Find out what education is necessary to become a dietitian by reading on. Get info about licensing and certification in this field, and check out the job duties of dietitians. Schools offering Nutrition degrees can also be found in these popular choices.


A bachelor's degree is the minimum amount of education necessary for a career as a dietitian. Graduate degrees are also available and recommended for higher-level positions. Suitable majors you'll want to pursue include food service systems management, dietetics, and food nutrition. Ideally, you'll want to pursue a degree program that has accreditation and approval from the American Dietetic Association's Commission on Accreditation for Dietetics Education.

Coursework you can expect to complete in a dietitian program includes advanced nutrition, community nutrition, nutrition counseling, food science principles, life cycle nutrition, medical nutrition, and food service management. Some science classes you may take include biochemistry, chemistry, human anatomy, physiology, and microbiology.

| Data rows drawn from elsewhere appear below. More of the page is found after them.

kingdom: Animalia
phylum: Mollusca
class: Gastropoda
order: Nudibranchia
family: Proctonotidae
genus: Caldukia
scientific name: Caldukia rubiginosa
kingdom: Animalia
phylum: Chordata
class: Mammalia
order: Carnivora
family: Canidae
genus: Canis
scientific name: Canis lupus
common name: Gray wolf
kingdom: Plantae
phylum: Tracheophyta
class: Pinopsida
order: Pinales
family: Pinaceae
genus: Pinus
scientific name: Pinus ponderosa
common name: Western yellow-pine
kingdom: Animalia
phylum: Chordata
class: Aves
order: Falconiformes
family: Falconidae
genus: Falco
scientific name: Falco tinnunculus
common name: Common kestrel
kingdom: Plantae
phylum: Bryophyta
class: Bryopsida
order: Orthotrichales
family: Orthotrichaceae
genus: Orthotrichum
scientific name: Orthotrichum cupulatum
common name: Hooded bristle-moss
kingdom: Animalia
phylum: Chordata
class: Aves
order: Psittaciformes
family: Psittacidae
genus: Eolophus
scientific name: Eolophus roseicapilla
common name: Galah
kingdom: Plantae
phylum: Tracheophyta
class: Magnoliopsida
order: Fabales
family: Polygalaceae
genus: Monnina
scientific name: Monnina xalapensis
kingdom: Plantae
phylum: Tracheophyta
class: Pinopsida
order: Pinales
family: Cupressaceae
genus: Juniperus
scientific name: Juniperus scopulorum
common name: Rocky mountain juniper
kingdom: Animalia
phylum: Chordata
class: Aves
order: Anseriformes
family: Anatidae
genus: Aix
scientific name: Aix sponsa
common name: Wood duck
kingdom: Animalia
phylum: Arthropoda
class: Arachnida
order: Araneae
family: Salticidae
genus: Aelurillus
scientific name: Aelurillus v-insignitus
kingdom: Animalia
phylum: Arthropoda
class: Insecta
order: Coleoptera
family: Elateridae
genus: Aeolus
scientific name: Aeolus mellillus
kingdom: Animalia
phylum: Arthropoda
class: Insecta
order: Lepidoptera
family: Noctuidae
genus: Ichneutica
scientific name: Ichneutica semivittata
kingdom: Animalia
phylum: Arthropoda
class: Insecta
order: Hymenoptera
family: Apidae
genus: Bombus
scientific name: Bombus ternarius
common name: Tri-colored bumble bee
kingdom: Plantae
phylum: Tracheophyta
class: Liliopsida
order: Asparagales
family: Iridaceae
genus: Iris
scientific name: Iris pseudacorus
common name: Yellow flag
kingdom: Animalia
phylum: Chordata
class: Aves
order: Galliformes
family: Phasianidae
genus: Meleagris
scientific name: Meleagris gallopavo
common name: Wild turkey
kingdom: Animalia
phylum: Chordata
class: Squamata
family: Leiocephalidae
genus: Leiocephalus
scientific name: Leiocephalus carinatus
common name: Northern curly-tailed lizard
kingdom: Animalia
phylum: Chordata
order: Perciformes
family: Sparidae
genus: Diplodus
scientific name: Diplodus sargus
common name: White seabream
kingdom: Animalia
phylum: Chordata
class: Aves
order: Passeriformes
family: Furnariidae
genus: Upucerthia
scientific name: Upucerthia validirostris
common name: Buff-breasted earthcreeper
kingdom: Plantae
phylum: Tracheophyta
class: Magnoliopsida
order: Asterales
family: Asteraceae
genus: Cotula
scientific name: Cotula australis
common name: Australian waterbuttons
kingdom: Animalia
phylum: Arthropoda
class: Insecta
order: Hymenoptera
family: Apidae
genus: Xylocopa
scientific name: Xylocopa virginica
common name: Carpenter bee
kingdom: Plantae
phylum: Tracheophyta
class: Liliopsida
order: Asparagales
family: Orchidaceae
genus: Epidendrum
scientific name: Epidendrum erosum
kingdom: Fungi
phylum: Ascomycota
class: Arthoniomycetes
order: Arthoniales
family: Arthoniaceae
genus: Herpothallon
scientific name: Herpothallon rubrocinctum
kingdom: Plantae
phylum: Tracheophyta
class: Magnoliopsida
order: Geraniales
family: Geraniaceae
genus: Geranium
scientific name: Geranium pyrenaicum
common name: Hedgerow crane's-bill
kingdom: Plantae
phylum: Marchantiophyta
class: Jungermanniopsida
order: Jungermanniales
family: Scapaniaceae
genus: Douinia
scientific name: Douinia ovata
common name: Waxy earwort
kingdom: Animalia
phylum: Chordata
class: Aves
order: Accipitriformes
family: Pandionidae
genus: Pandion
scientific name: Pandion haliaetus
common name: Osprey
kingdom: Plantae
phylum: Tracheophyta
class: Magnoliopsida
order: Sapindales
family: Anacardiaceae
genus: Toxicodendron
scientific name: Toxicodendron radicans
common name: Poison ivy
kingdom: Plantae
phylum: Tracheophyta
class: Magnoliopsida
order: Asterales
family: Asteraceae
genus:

Important Facts About This Occupation

Median Salary (2018) $60,370 (for all dietitians and nutritionists 
Job Outlook (2016-2026) 15% growth (for all dietitians and nutritionists
Similar Occupations Rehabilitation counselor, registered nurse, health educator, health community worker
Key Skills Empathy; problem-solving, listening, analytical, organizational, and speaking skills

Source: U.S. Bureau of Labor Statistics

Licensing and Certification

According to the U.S. Bureau of Labor Statistics (BLS, www.bls.gov), almost all states in the U.S. have laws regulating dietitians. While there are a very few states that do not require any regulations, most mandate licensure; some require registration and certification. In most cases, a minimum amount of education is necessary, along with some work experience, to qualify for registration, licensure, or certification.

Career Overview

A dietitian is someone who promotes healthy dietary habits by creating and supervising meals, meal preparation, and nutritional programs. The primary goal of a dietitian is to ensure that a client is eating a diet suitable for his or her health. For example, if someone is overweight, a dietitian may recommend a reduced-calorie diet.

Job Options

One field you could enter is clinical dietetics. In this role, you'll work as a dietitian in a nursing care facility, a hospital, or similar healthcare institution. By working with doctors, nurses, and other healthcare workers, you'll get to know your patients, and you'll be able to better cater to their personal diet needs.

If you're more interested in working with the community, then you can become a community dietitian. In this role, you'd work for health maintenance businesses or in public health clinics to help educate citizens on healthy eating habits and how to prevent food-related illnesses and diseases. In addition to general health education, you'll also provide insights into special dieting needs for children, the elderly, or individuals with health issues.

Other dietitian occupations include consulting and management careers. These positions are similar to the dietitian careers above, but they're generally related to different businesses or organizations like cafeterias, schools, prisons, or private practices.